• _EXERCISE AIM_: Word for word, repeat the entries, minus the pictures.

++++ DATA RECORDS

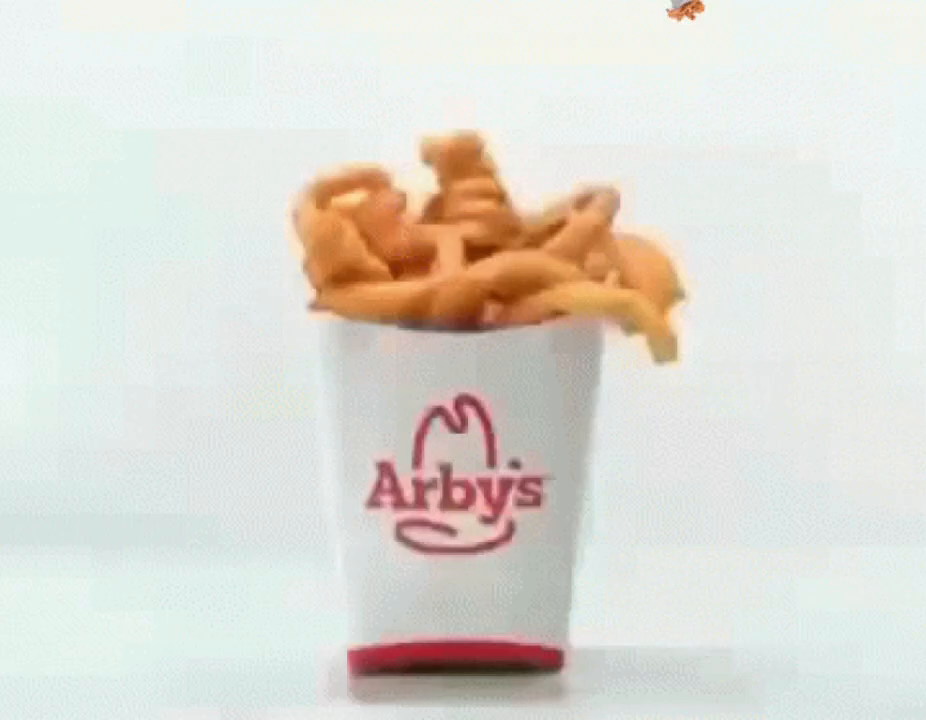
Gameplay with keyboard; each line is a JSON object with the keys held at the frame after it. "events" lists presses ("down") and releases ("up") of "down", "left", "lup", "r", "right", "rup", "up" and "z" between this image and that frame as [ms after this image, input, new state], when the widget could be followed in between. No other keys are recorded. Mouse input is not recorded. Key names are as the overlay labels them; some are game actions (e.g. jump) rather than physical keys.
{"keys": [], "events": []}
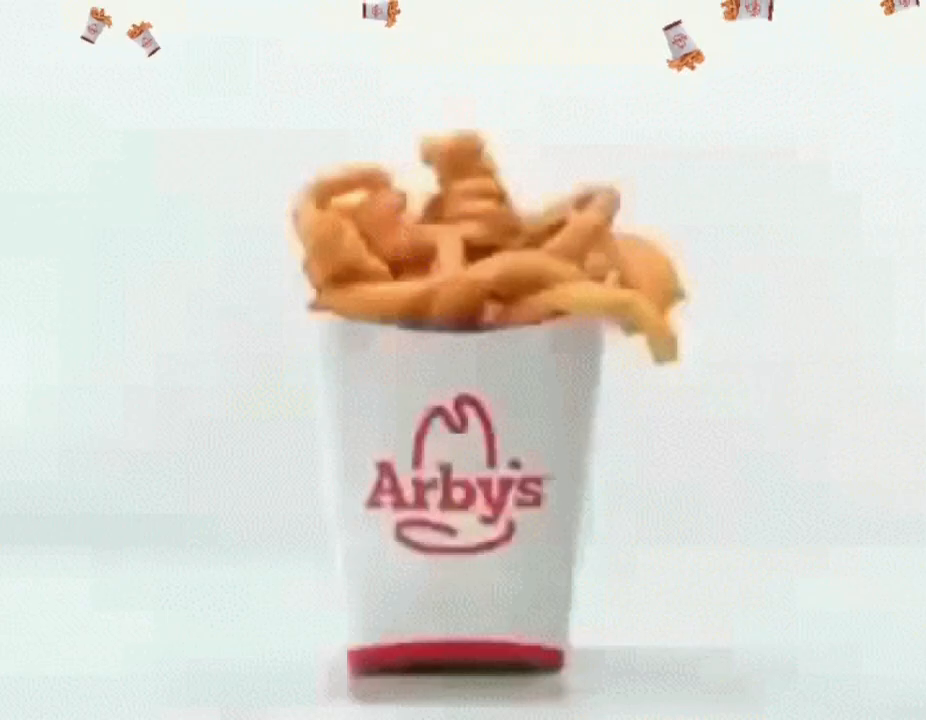
{"keys": [], "events": []}
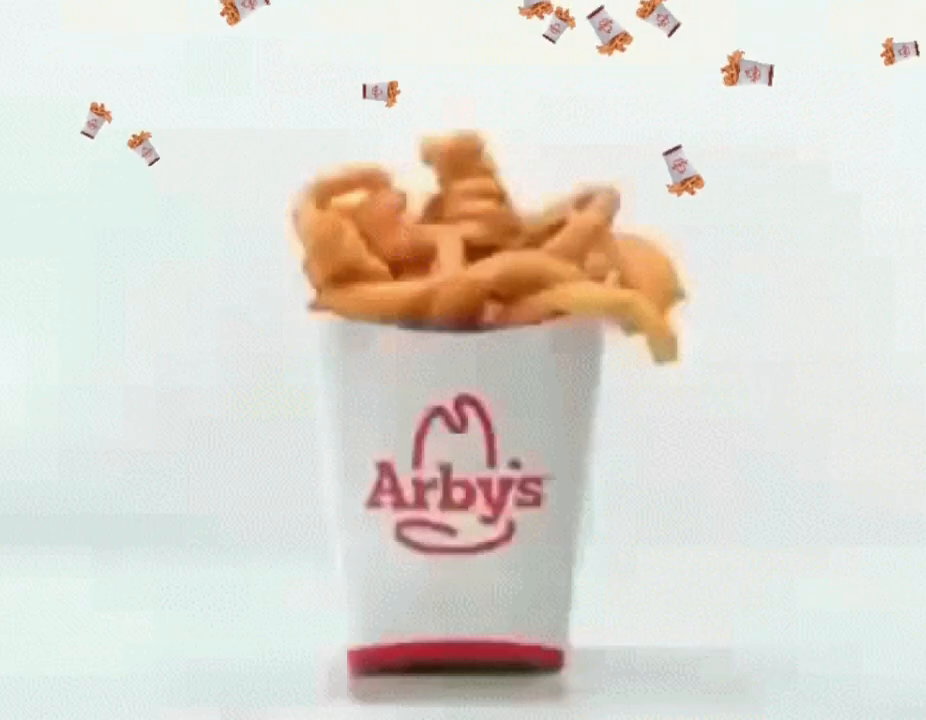
{"keys": [], "events": []}
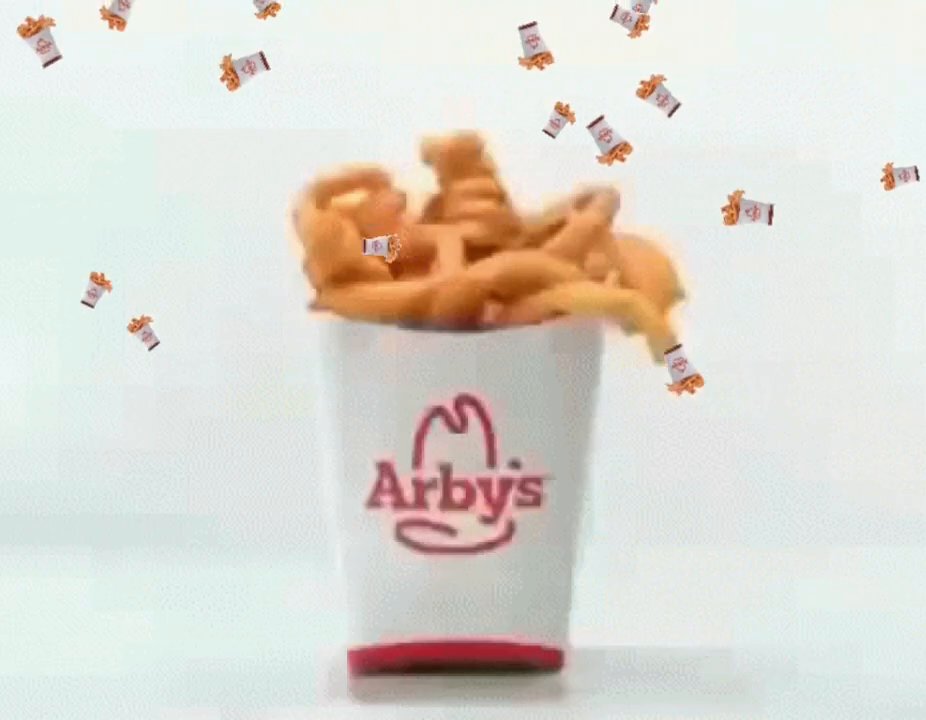
{"keys": [], "events": []}
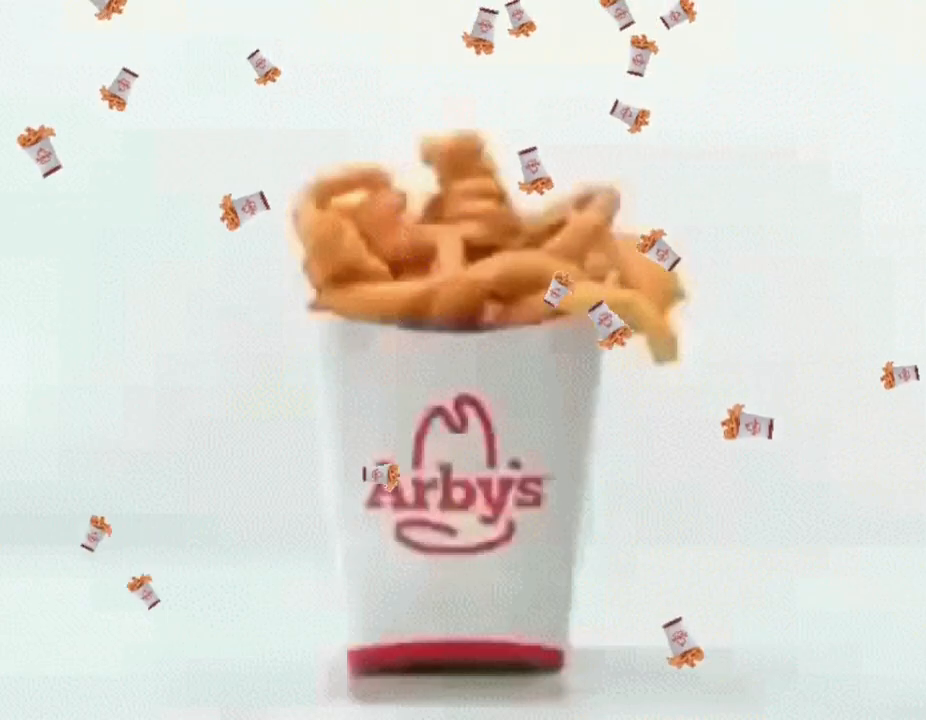
{"keys": [], "events": [[183, "lup", "down"], [283, "lup", "up"]]}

++++++++

• _COMPLETED TASK_:
Gameplay with keyboard; each line is a JSON object with the keys held at the frame after it. "events" lists presses ("down") and releases ("up") of "down", "left", "lup", "r", "right", "rup", "up" and "z" between this image and that frame as [ms after this image, input, new state], when the widget could be followed in between. No other keys are recorded. Mouse input is not recorded. Key names are as the overlay labels them; some are game actions (e.g. jump) rather than physical keys.
{"keys": [], "events": []}
{"keys": [], "events": []}
{"keys": [], "events": []}
{"keys": [], "events": []}
{"keys": [], "events": [[183, "lup", "down"], [283, "lup", "up"]]}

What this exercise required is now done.